GIVEN RECORDS START
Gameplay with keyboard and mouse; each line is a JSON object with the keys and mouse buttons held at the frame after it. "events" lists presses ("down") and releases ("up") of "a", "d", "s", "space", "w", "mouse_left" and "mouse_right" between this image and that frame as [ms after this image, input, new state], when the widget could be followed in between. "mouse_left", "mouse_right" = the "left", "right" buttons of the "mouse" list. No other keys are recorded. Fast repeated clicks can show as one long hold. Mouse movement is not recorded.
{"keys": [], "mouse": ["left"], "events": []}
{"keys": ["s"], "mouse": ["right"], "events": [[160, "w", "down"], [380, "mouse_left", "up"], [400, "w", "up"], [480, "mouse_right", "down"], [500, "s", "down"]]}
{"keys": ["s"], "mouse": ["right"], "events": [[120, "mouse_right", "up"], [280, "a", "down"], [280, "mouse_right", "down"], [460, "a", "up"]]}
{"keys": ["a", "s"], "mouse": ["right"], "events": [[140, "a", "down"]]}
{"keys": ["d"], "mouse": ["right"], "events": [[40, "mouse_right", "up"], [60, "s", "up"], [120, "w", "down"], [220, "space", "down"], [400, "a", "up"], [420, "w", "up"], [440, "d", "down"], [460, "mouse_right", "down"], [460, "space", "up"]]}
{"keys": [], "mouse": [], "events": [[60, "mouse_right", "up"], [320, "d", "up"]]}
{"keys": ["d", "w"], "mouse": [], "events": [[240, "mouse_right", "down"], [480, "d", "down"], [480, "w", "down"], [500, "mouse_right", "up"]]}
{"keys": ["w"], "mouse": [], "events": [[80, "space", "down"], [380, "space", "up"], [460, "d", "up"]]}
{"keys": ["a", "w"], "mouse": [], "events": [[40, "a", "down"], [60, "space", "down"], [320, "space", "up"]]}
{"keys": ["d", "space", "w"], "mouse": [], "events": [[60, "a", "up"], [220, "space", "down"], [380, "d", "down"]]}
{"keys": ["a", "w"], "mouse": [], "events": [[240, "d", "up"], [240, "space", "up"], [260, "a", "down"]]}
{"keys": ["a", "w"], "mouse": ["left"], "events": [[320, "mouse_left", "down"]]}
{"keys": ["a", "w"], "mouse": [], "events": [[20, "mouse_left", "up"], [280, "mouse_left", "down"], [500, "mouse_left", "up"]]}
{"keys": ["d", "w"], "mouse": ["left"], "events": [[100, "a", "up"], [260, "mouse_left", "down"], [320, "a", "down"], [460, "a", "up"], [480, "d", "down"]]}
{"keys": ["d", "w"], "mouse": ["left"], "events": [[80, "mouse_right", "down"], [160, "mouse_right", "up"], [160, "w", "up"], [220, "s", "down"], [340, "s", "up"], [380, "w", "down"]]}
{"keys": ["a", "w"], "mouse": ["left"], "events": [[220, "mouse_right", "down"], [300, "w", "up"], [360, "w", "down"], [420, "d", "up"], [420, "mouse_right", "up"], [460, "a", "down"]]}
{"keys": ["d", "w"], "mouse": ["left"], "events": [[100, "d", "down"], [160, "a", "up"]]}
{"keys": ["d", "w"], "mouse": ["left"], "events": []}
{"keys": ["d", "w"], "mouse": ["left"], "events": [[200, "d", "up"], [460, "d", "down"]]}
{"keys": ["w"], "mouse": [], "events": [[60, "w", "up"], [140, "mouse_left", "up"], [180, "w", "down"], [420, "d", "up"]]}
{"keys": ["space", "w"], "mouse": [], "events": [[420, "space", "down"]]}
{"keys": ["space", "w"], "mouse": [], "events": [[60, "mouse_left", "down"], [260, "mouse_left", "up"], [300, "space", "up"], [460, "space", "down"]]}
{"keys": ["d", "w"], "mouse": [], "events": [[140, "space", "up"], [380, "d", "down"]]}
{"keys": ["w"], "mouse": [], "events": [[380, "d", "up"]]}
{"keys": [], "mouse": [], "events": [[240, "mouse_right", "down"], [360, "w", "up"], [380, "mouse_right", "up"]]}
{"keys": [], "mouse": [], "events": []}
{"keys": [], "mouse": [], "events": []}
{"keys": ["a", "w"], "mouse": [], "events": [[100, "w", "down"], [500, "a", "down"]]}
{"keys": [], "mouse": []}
GIVEN RECORDS END
(WORK REQUEST): Transcribe the records above with every character unchanged.

(FINISHED EXERCISE):
Gameplay with keyboard and mouse; each line is a JSON object with the keys and mouse buttons held at the frame after it. "events" lists presses ("down") and releases ("up") of "a", "d", "s", "space", "w", "mouse_left" and "mouse_right" between this image and that frame as [ms after this image, input, new state], when the widget could be followed in between. "mouse_left", "mouse_right" = the "left", "right" buttons of the "mouse" list. No other keys are recorded. Fast repeated clicks can show as one long hold. Mouse movement is not recorded.
{"keys": [], "mouse": ["left"], "events": []}
{"keys": ["s"], "mouse": ["right"], "events": [[160, "w", "down"], [380, "mouse_left", "up"], [400, "w", "up"], [480, "mouse_right", "down"], [500, "s", "down"]]}
{"keys": ["s"], "mouse": ["right"], "events": [[120, "mouse_right", "up"], [280, "a", "down"], [280, "mouse_right", "down"], [460, "a", "up"]]}
{"keys": ["a", "s"], "mouse": ["right"], "events": [[140, "a", "down"]]}
{"keys": ["d"], "mouse": ["right"], "events": [[40, "mouse_right", "up"], [60, "s", "up"], [120, "w", "down"], [220, "space", "down"], [400, "a", "up"], [420, "w", "up"], [440, "d", "down"], [460, "mouse_right", "down"], [460, "space", "up"]]}
{"keys": [], "mouse": [], "events": [[60, "mouse_right", "up"], [320, "d", "up"]]}
{"keys": ["d", "w"], "mouse": [], "events": [[240, "mouse_right", "down"], [480, "d", "down"], [480, "w", "down"], [500, "mouse_right", "up"]]}
{"keys": ["w"], "mouse": [], "events": [[80, "space", "down"], [380, "space", "up"], [460, "d", "up"]]}
{"keys": ["a", "w"], "mouse": [], "events": [[40, "a", "down"], [60, "space", "down"], [320, "space", "up"]]}
{"keys": ["d", "space", "w"], "mouse": [], "events": [[60, "a", "up"], [220, "space", "down"], [380, "d", "down"]]}
{"keys": ["a", "w"], "mouse": [], "events": [[240, "d", "up"], [240, "space", "up"], [260, "a", "down"]]}
{"keys": ["a", "w"], "mouse": ["left"], "events": [[320, "mouse_left", "down"]]}
{"keys": ["a", "w"], "mouse": [], "events": [[20, "mouse_left", "up"], [280, "mouse_left", "down"], [500, "mouse_left", "up"]]}
{"keys": ["d", "w"], "mouse": ["left"], "events": [[100, "a", "up"], [260, "mouse_left", "down"], [320, "a", "down"], [460, "a", "up"], [480, "d", "down"]]}
{"keys": ["d", "w"], "mouse": ["left"], "events": [[80, "mouse_right", "down"], [160, "mouse_right", "up"], [160, "w", "up"], [220, "s", "down"], [340, "s", "up"], [380, "w", "down"]]}
{"keys": ["a", "w"], "mouse": ["left"], "events": [[220, "mouse_right", "down"], [300, "w", "up"], [360, "w", "down"], [420, "d", "up"], [420, "mouse_right", "up"], [460, "a", "down"]]}
{"keys": ["d", "w"], "mouse": ["left"], "events": [[100, "d", "down"], [160, "a", "up"]]}
{"keys": ["d", "w"], "mouse": ["left"], "events": []}
{"keys": ["d", "w"], "mouse": ["left"], "events": [[200, "d", "up"], [460, "d", "down"]]}
{"keys": ["w"], "mouse": [], "events": [[60, "w", "up"], [140, "mouse_left", "up"], [180, "w", "down"], [420, "d", "up"]]}
{"keys": ["space", "w"], "mouse": [], "events": [[420, "space", "down"]]}
{"keys": ["space", "w"], "mouse": [], "events": [[60, "mouse_left", "down"], [260, "mouse_left", "up"], [300, "space", "up"], [460, "space", "down"]]}
{"keys": ["d", "w"], "mouse": [], "events": [[140, "space", "up"], [380, "d", "down"]]}
{"keys": ["w"], "mouse": [], "events": [[380, "d", "up"]]}
{"keys": [], "mouse": [], "events": [[240, "mouse_right", "down"], [360, "w", "up"], [380, "mouse_right", "up"]]}
{"keys": [], "mouse": [], "events": []}
{"keys": [], "mouse": [], "events": []}
{"keys": ["a", "w"], "mouse": [], "events": [[100, "w", "down"], [500, "a", "down"]]}
{"keys": [], "mouse": []}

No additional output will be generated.